(Joint position lists)
"""
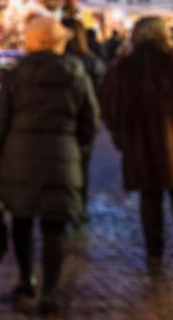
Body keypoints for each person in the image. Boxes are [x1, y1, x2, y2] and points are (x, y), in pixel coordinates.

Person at [0, 16, 99, 315]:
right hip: (61, 158)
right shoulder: (75, 73)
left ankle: (25, 279)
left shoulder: (17, 76)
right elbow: (90, 121)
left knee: (22, 222)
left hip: (18, 161)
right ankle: (51, 291)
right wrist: (77, 148)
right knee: (55, 227)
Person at [101, 17, 173, 273]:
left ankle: (154, 252)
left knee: (150, 196)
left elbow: (108, 107)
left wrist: (122, 137)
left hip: (139, 145)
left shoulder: (123, 67)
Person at [62, 17, 105, 221]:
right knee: (82, 167)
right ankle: (79, 207)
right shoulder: (92, 61)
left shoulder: (56, 61)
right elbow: (100, 92)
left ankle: (63, 208)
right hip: (83, 123)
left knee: (60, 168)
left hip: (60, 124)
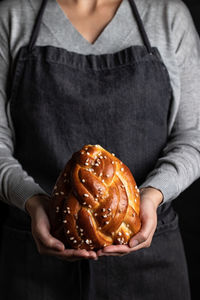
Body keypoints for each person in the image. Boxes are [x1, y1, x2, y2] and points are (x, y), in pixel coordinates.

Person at [0, 0, 199, 299]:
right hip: (36, 266)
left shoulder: (167, 16)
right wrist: (33, 203)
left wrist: (152, 195)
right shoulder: (13, 16)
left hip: (151, 270)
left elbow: (192, 138)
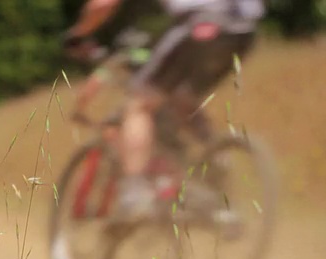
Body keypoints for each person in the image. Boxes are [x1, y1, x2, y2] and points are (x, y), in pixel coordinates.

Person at [63, 0, 264, 221]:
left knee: (139, 105)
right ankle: (217, 174)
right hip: (243, 33)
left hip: (198, 24)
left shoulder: (123, 54)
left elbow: (103, 4)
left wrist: (78, 32)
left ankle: (135, 194)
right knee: (183, 98)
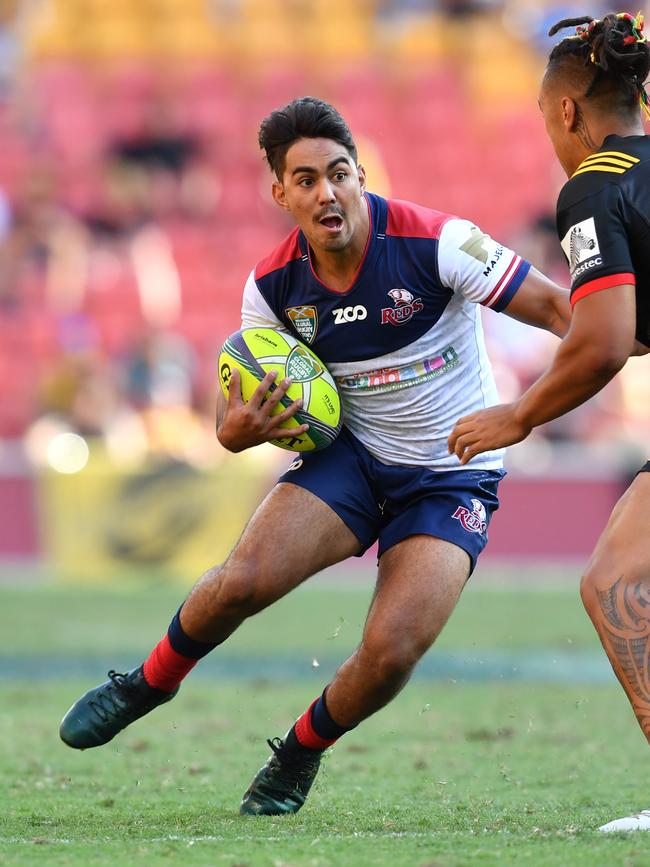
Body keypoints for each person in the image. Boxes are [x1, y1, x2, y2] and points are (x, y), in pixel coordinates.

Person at [59, 97, 569, 816]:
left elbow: (562, 313)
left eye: (338, 173)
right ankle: (147, 681)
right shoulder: (272, 287)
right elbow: (228, 423)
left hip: (452, 472)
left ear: (360, 174)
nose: (326, 192)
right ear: (281, 194)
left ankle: (300, 749)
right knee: (240, 581)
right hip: (354, 460)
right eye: (306, 180)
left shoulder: (440, 244)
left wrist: (528, 410)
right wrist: (244, 428)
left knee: (391, 651)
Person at [448, 11, 650, 833]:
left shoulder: (594, 184)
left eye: (543, 120)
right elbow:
"""
◆ Assignment:
Will you set down the records word for word while leaving out every picture?

◆ Answer below:
Body keypoints for each person in the image. Boxes are [x1, y1, x2, y2] and points are (x, y), in pixel coordinates.

Person at [0, 16, 99, 315]:
right hip: (61, 158)
right shoulder: (75, 73)
left ankle: (25, 279)
left shoulder: (17, 76)
right elbow: (90, 121)
left knee: (22, 222)
left hip: (18, 161)
right ankle: (51, 291)
right wrist: (77, 148)
right knee: (55, 227)
Person at [101, 17, 173, 273]:
left ankle: (154, 252)
left knee: (150, 196)
left elbow: (108, 107)
left wrist: (122, 137)
left hip: (139, 145)
left shoulder: (123, 67)
Person at [62, 17, 105, 221]:
right knee: (82, 167)
right ankle: (79, 207)
right shoulder: (92, 61)
left shoulder: (56, 61)
right elbow: (100, 92)
left ankle: (63, 208)
right hip: (83, 123)
left knee: (60, 168)
left hip: (60, 124)
Body keypoints for each person in the image. Boxes are [x1, y1, x2, y2] and points are (x, y), in pixel coordinates.

Person at [0, 0, 199, 299]:
right hip: (36, 266)
left shoulder: (167, 16)
right wrist: (33, 203)
left wrist: (152, 195)
right shoulder: (13, 16)
left hip: (151, 270)
left elbow: (192, 138)
Body keypoints for each person in the image. Boxes are [x1, y1, x2, y2] and points are (x, y), in pixel coordinates.

Person at [63, 0, 264, 221]:
left knee: (139, 105)
right ankle: (217, 174)
right hip: (243, 33)
left hip: (198, 24)
left shoulder: (123, 54)
left elbow: (103, 4)
left wrist: (78, 32)
left ankle: (135, 194)
right knee: (183, 98)
Body keypoints for each person in the image. Boxes are [x1, y1, x2, y2] and points are (x, y), in pixel coordinates.

Person at [59, 97, 569, 816]:
left elbow: (562, 313)
left eye: (338, 173)
right ankle: (147, 681)
right shoulder: (272, 287)
right elbow: (228, 423)
left hip: (452, 472)
left ear: (360, 174)
nose: (326, 192)
right ear: (281, 194)
left ankle: (300, 749)
right knee: (240, 581)
right hip: (354, 460)
right eye: (306, 180)
left shoulder: (440, 244)
left wrist: (528, 410)
right wrist: (244, 428)
left knee: (391, 651)
Person at [448, 11, 650, 833]:
left shoulder: (594, 184)
left eye: (543, 120)
right elbow:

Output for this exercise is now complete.